13 January 2012

The Bain of his candidacy

Gingrich's scorched-earth campaign against Romney, using Bain Capital as its chief weapon of mass destruction, has implications beyond just Romney's candidacy or the 2012 election. Romney and much of the Republican establishment have denounced this line of attack as an expression of "envy" and as anti-capitalist, but as William Galston observes:

Most citizens make an intuitive distinction between business activities that add value to workers and the economy (running an auto company, for example, as Romney’s father did) and those that shuffle paper to the advantage only of the shufflers.

Or, to use my own terms, the distinction between productive capitalism and the financial parasite class. Even teabaggers harbor an inchoate suspicion of the latter, however much they've been manipulated to serve its interests in practice. What Gingrich has done is to drag this issue into the open and make it explicit. None of this critique is new to us. But it's now coming from a source to which non-liberals are more inclined to give a hearing.

The attack could cost Romney the nomination. More and more Republican establishment figures are sternly warning Gingrich that his line of attack on Romney is unacceptable and must stop. Predictably, this has been followed by a shift of rank-and-file South Carolina Republican voters away from Romney, who now shows as almost tied with Gingrich there. The attacks do resonate with many of them, who are likely to be suspicious of what looks like a clumsy effort to silence the messenger.

Still, Romney will probably be the nominee, if only because those who reject him still can't unite behind a single candidate. But he'll be all the more vulnerable to the Democrats' natural line of attack. Anyone who wants to fend it off by screaming "socialist" will need to explain how Gingrich is a socialist.

Beyond that, the whole issue of the financial parasite class is now being made an explicit election issue in a way it never has been before. If it brings Romney down, then the core raison d'être of the traditional non-theocratic Republican establishment -- the continued subjugation of America to that class, disguised by free-market rhetoric and whatever other squid-ink works best at any given time -- will become much tougher to pursue.
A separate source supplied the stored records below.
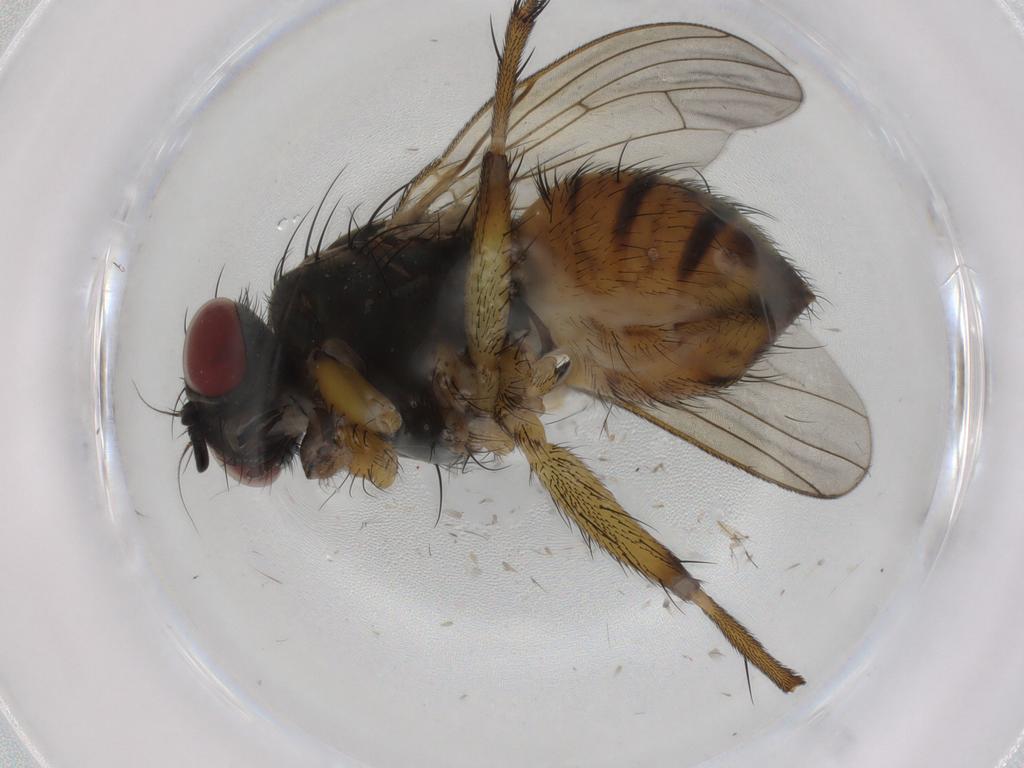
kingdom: Animalia
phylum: Arthropoda
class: Insecta
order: Diptera
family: Muscidae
Gingrich is no working-class hero for doing this. His motive seems to be rage at Romney for defeating him in Iowa. The Republicans have embraced the politics of resentment and vindictiveness and exclusion, and now they are destroying each other.

The full 28-minute film on Bain and Romney can be viewed here.

9 Comments:

Blogger Jack Jodell said...

Romney is definitely a member of the "financial parasite class" and the attacks on him over his performance at Bain are entirely correct and justified. It disgusts me the way some right-wingers have started to attack Gingrich, Perry and Palin for their very valid criticisms of Romney, and how those same right-wingers have tried to marginalize those 3 over it. Not that I am a convert to their every belief, as I'm definitely not, but their criticisms are entirely true.

13 January, 2012 10:06  
Blogger Jerry Critter said...

The republicans are providing Obama all the ammunition he needs to kick their asses in the Fall.

13 January, 2012 11:00  
Blogger Infidel753 said...

JJ: They don't like people from within the fold ripping the camouflage off their game, that's for sure.
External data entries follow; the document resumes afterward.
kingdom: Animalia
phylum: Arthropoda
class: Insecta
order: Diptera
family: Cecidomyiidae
JC: And rarely have there been asses so badly in need of kicking.

13 January, 2012 11:53  
Anonymous Anonymous said...

Everyone, no matter how vile, has at least one redeeming value. This is Newt's.

13 January, 2012 20:36  
Blogger Ranch Chimp said...

Romney the man this week, eh? ... must be the nice haircut : )

13 January, 2012 23:23  
Blogger Infidel753 said...

Anon: Yes, the liberated America of the future should name something in his honor. Maybe a species of venomous toad.

RC: Well, a man with $250 million should be able to afford a decent barber.....

14 January, 2012 03:41  
Blogger Shaw Kenawe said...

It's telling, isn't it, that Rmoney hasn't released his income tax returns yet--if he ever will.

Is there something about his income that he doesn't want the 99 percenters to know?

Perhaps Willard should go to a quiet room and think about this.

PS. I've linked to this very fine post on my latest blogpost.

14 January, 2012 07:58  
Blogger Green Eagle said...

I just want to point out how much the #occupy movement had to do with turning the discussion from the phony horrors of the budget deficit, to the disparity of wealth in the country- something for which Romney is the poster bad guy. We tend to assume that the #Occupy people haven't accomplished much so far, but we owe them a big thank you for setting up a context in which Romney is almost a caricature of evil.

14 January, 2012 18:36  
Blogger Malcolm said...

It's funny how quickly Newt Gingrich's fortunes changed over the past month or so. I think he realizes he can't win and is only doing the anti-Romney stuff in an effort to smear Romney as much as possible before his own ship sinks.

The story of Romney's involvement with Bain isn't going away. It's going to hang around his neck like a piece of Kryptonite. Unfortunately for him, I don't think there'll be an Eve Teschmacher around to remove the necklace.